» WHAT TO WORK ON
Repeat each line of the material exactly.

Top of ENTRIES SHOWN

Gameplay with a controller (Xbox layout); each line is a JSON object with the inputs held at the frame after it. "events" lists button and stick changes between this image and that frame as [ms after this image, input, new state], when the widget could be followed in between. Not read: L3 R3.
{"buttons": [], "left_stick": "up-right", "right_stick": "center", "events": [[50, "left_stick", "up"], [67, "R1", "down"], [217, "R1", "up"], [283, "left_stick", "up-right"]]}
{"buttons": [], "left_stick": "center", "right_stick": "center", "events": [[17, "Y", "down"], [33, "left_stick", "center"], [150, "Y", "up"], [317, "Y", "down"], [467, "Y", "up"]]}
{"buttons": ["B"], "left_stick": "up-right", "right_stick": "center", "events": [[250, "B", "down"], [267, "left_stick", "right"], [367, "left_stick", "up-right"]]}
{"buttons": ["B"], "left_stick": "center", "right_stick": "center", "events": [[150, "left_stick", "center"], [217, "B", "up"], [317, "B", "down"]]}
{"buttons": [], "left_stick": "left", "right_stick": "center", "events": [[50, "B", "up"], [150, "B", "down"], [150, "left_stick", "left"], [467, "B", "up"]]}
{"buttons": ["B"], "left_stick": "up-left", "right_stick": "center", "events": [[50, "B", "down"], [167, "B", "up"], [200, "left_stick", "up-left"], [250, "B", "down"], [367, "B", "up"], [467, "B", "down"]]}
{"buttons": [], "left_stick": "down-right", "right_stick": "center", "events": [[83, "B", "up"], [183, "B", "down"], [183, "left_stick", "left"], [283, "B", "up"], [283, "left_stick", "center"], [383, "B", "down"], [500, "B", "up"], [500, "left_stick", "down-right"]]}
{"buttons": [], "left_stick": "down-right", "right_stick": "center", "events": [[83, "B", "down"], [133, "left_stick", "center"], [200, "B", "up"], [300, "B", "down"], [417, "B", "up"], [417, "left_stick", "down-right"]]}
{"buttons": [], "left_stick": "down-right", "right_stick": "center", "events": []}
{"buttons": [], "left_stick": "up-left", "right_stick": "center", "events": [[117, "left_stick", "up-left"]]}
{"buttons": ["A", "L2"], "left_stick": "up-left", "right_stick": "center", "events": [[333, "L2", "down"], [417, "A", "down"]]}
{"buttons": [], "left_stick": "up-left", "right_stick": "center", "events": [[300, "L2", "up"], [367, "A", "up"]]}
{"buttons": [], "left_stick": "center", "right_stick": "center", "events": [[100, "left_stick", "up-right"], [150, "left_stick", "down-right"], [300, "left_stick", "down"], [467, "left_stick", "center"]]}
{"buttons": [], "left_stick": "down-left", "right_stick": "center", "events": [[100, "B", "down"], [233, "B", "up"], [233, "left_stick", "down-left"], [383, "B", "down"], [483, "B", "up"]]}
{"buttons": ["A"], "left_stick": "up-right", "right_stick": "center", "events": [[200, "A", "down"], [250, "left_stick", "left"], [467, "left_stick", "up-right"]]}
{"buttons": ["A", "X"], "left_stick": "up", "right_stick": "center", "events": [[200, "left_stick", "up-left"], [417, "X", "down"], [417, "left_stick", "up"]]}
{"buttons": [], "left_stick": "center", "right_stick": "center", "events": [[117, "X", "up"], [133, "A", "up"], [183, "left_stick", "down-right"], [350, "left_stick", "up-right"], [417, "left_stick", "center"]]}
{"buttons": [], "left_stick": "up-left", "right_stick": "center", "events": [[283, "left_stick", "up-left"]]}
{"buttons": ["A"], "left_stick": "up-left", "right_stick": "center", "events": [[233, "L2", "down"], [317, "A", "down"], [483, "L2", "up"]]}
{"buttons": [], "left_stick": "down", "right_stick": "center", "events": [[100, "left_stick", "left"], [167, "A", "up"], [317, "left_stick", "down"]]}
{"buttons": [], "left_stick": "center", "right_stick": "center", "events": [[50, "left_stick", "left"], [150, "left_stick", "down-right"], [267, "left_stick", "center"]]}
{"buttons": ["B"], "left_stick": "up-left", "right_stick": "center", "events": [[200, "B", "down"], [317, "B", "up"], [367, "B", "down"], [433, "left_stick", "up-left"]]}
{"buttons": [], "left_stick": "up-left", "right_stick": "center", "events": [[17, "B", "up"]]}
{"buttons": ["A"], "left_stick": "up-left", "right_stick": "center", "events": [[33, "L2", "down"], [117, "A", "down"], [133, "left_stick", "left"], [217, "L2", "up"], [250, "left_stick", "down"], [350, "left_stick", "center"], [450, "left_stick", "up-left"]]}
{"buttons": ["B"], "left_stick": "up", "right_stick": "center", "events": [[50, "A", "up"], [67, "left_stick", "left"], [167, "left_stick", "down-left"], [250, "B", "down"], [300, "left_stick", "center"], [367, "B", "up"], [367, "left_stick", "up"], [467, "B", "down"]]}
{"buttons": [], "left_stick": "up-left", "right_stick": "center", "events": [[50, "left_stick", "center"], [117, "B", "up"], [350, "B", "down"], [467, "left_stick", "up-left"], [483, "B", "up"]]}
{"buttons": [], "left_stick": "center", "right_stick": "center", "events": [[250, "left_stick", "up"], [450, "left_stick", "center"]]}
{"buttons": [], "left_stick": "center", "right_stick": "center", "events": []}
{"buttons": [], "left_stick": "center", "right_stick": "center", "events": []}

Bottom of ENTRIES SHOWN

» WRITTEN RESPONSE
Gameplay with a controller (Xbox layout); each line is a JSON object with the inputs held at the frame after it. "events" lists button and stick changes between this image and that frame as [ms after this image, input, new state], when the widget could be followed in between. Not read: L3 R3.
{"buttons": [], "left_stick": "up-right", "right_stick": "center", "events": [[50, "left_stick", "up"], [67, "R1", "down"], [217, "R1", "up"], [283, "left_stick", "up-right"]]}
{"buttons": [], "left_stick": "center", "right_stick": "center", "events": [[17, "Y", "down"], [33, "left_stick", "center"], [150, "Y", "up"], [317, "Y", "down"], [467, "Y", "up"]]}
{"buttons": ["B"], "left_stick": "up-right", "right_stick": "center", "events": [[250, "B", "down"], [267, "left_stick", "right"], [367, "left_stick", "up-right"]]}
{"buttons": ["B"], "left_stick": "center", "right_stick": "center", "events": [[150, "left_stick", "center"], [217, "B", "up"], [317, "B", "down"]]}
{"buttons": [], "left_stick": "left", "right_stick": "center", "events": [[50, "B", "up"], [150, "B", "down"], [150, "left_stick", "left"], [467, "B", "up"]]}
{"buttons": ["B"], "left_stick": "up-left", "right_stick": "center", "events": [[50, "B", "down"], [167, "B", "up"], [200, "left_stick", "up-left"], [250, "B", "down"], [367, "B", "up"], [467, "B", "down"]]}
{"buttons": [], "left_stick": "down-right", "right_stick": "center", "events": [[83, "B", "up"], [183, "B", "down"], [183, "left_stick", "left"], [283, "B", "up"], [283, "left_stick", "center"], [383, "B", "down"], [500, "B", "up"], [500, "left_stick", "down-right"]]}
{"buttons": [], "left_stick": "down-right", "right_stick": "center", "events": [[83, "B", "down"], [133, "left_stick", "center"], [200, "B", "up"], [300, "B", "down"], [417, "B", "up"], [417, "left_stick", "down-right"]]}
{"buttons": [], "left_stick": "down-right", "right_stick": "center", "events": []}
{"buttons": [], "left_stick": "up-left", "right_stick": "center", "events": [[117, "left_stick", "up-left"]]}
{"buttons": ["A", "L2"], "left_stick": "up-left", "right_stick": "center", "events": [[333, "L2", "down"], [417, "A", "down"]]}
{"buttons": [], "left_stick": "up-left", "right_stick": "center", "events": [[300, "L2", "up"], [367, "A", "up"]]}
{"buttons": [], "left_stick": "center", "right_stick": "center", "events": [[100, "left_stick", "up-right"], [150, "left_stick", "down-right"], [300, "left_stick", "down"], [467, "left_stick", "center"]]}
{"buttons": [], "left_stick": "down-left", "right_stick": "center", "events": [[100, "B", "down"], [233, "B", "up"], [233, "left_stick", "down-left"], [383, "B", "down"], [483, "B", "up"]]}
{"buttons": ["A"], "left_stick": "up-right", "right_stick": "center", "events": [[200, "A", "down"], [250, "left_stick", "left"], [467, "left_stick", "up-right"]]}
{"buttons": ["A", "X"], "left_stick": "up", "right_stick": "center", "events": [[200, "left_stick", "up-left"], [417, "X", "down"], [417, "left_stick", "up"]]}
{"buttons": [], "left_stick": "center", "right_stick": "center", "events": [[117, "X", "up"], [133, "A", "up"], [183, "left_stick", "down-right"], [350, "left_stick", "up-right"], [417, "left_stick", "center"]]}
{"buttons": [], "left_stick": "up-left", "right_stick": "center", "events": [[283, "left_stick", "up-left"]]}
{"buttons": ["A"], "left_stick": "up-left", "right_stick": "center", "events": [[233, "L2", "down"], [317, "A", "down"], [483, "L2", "up"]]}
{"buttons": [], "left_stick": "down", "right_stick": "center", "events": [[100, "left_stick", "left"], [167, "A", "up"], [317, "left_stick", "down"]]}
{"buttons": [], "left_stick": "center", "right_stick": "center", "events": [[50, "left_stick", "left"], [150, "left_stick", "down-right"], [267, "left_stick", "center"]]}
{"buttons": ["B"], "left_stick": "up-left", "right_stick": "center", "events": [[200, "B", "down"], [317, "B", "up"], [367, "B", "down"], [433, "left_stick", "up-left"]]}
{"buttons": [], "left_stick": "up-left", "right_stick": "center", "events": [[17, "B", "up"]]}
{"buttons": ["A"], "left_stick": "up-left", "right_stick": "center", "events": [[33, "L2", "down"], [117, "A", "down"], [133, "left_stick", "left"], [217, "L2", "up"], [250, "left_stick", "down"], [350, "left_stick", "center"], [450, "left_stick", "up-left"]]}
{"buttons": ["B"], "left_stick": "up", "right_stick": "center", "events": [[50, "A", "up"], [67, "left_stick", "left"], [167, "left_stick", "down-left"], [250, "B", "down"], [300, "left_stick", "center"], [367, "B", "up"], [367, "left_stick", "up"], [467, "B", "down"]]}
{"buttons": [], "left_stick": "up-left", "right_stick": "center", "events": [[50, "left_stick", "center"], [117, "B", "up"], [350, "B", "down"], [467, "left_stick", "up-left"], [483, "B", "up"]]}
{"buttons": [], "left_stick": "center", "right_stick": "center", "events": [[250, "left_stick", "up"], [450, "left_stick", "center"]]}
{"buttons": [], "left_stick": "center", "right_stick": "center", "events": []}
{"buttons": [], "left_stick": "center", "right_stick": "center", "events": []}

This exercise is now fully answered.